|Elevation||546.4 m (1,793 ft)|
|Traversed by||Vermont Route 58|
|Location||Orleans County, Vermont, United States|
|Topo map||USGS Hazen's Notch|
Hazen's Notch is a mountain pass in Westfield, in the northern Green Mountains of Vermont. Hazen's Notch was named after Moses Hazen who in 1779 led the construction of the Bayley Hazen Military Road as far as this point on a route which started at Newbury, Vermont and was originally planned to continue to Saint-Jean-sur-Richelieu, Quebec, not far from Montreal.

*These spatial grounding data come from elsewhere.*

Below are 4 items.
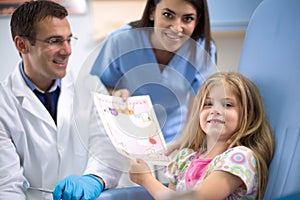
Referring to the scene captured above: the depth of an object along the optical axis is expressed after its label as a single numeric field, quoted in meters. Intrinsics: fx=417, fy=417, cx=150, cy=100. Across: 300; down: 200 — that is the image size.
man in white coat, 1.30
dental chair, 1.14
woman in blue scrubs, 1.35
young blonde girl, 1.09
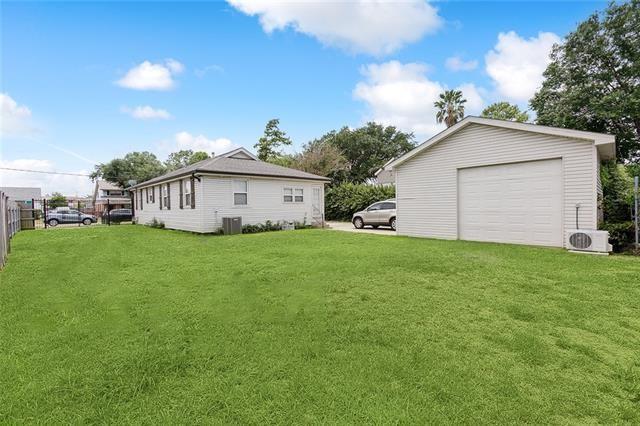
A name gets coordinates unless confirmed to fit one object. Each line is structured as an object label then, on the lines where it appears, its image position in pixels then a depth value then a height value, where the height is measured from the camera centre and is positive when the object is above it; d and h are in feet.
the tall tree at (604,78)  57.67 +24.47
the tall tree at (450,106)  90.48 +29.35
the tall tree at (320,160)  103.50 +16.82
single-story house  46.75 +2.90
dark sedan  83.10 -0.30
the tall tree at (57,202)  157.50 +7.54
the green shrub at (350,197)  73.00 +2.78
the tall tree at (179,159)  177.06 +32.02
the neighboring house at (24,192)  150.56 +12.69
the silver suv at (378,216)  53.93 -1.34
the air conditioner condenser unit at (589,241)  25.36 -3.10
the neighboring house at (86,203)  192.18 +7.99
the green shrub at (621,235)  26.91 -2.80
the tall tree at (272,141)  129.29 +29.02
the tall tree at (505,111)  101.30 +31.17
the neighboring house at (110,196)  148.56 +9.71
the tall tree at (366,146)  129.80 +26.33
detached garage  27.53 +2.38
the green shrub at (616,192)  31.27 +1.10
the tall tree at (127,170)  133.28 +19.39
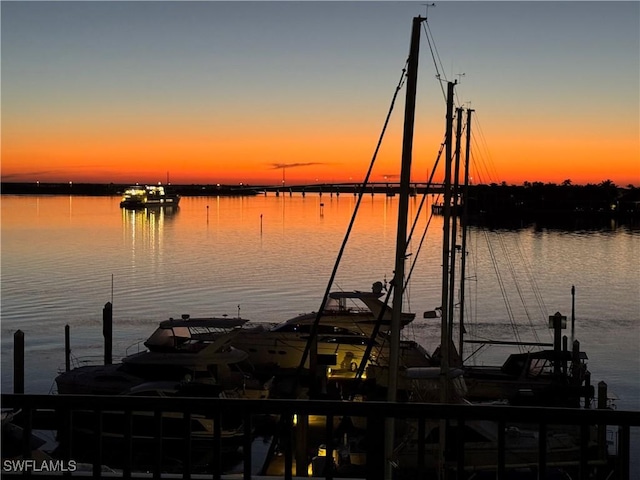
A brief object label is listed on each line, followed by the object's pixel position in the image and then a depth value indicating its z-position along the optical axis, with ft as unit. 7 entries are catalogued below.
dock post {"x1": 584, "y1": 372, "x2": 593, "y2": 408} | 59.21
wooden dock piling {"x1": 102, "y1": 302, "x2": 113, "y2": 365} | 72.54
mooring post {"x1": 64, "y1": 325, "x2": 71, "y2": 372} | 68.83
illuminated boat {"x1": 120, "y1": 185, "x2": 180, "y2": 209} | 456.45
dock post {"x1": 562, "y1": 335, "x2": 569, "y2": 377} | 63.98
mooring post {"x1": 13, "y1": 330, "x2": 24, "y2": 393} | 59.68
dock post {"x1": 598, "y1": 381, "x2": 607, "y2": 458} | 49.47
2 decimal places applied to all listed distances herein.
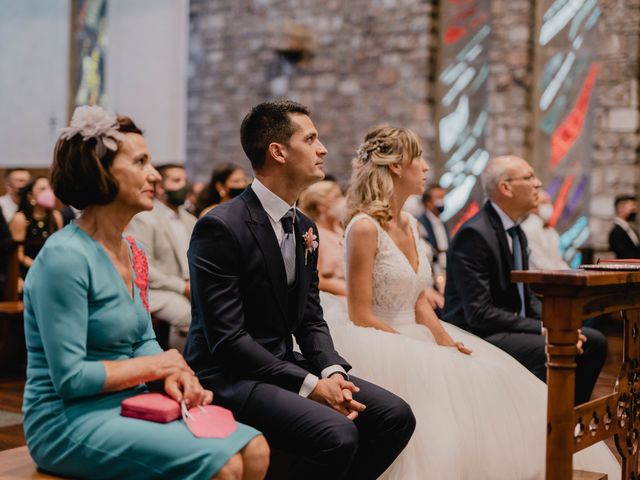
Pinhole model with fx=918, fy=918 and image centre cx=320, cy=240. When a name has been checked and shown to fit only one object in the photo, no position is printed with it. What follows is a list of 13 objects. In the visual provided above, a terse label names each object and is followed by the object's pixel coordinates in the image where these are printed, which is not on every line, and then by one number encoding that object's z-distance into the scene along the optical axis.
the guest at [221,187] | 6.30
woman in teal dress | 2.19
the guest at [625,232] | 9.16
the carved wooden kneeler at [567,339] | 2.79
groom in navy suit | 2.70
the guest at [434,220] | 9.41
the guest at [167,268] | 5.45
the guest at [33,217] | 7.59
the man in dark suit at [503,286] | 4.23
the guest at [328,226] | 5.71
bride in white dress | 3.38
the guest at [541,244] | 6.22
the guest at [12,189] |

The notch is defined by the cliffs of Sugarloaf Mountain to the north and by Haystack Mountain to the south. The height of land of the pass is located in Hazen's Notch State Park, in Orleans County, about 0.5 miles (0.80 km) east of the boundary between Orleans and Franklin Counties. Located on the south side of the road at the height of land in Hazen's Notch is a stone tablet inscribed with the words "Terminus of the Hazen Road, 1779" which was placed there by the Orleans County Historical Society on August 21, 1903.
The geology of the Hazen's Notch area in Westfield and Montgomery is primarily Hazen's Notch Formation of schist with intrusions of Belvidere Mountain Amphibolite and two areas of ultramafic rocks all of which grades into Jay Peak Formation in the lower elevations.
On the east side, Hazen's Notch drains into the East Branch of the Missisquoi River, which drains into Lake Champlain, thence into Canada's Richelieu River, the Saint Lawrence River, and into the Gulf of Saint Lawrence. To the west, the gap is drained by Wade Brook, which drains into the Trout River, thence the Missisquoi River.
The Long Trail, a 272-mile (438-km) hiking trail running the length of Vermont, crosses Hazen's Notch between Haystack Mountain, 1.5 mi (2.5 km) to the south, and Sugarloaf Mountain immediately to the north.
The State of Vermont has designated 273 acres (110 ha) as the Hazen's Notch Natural Area.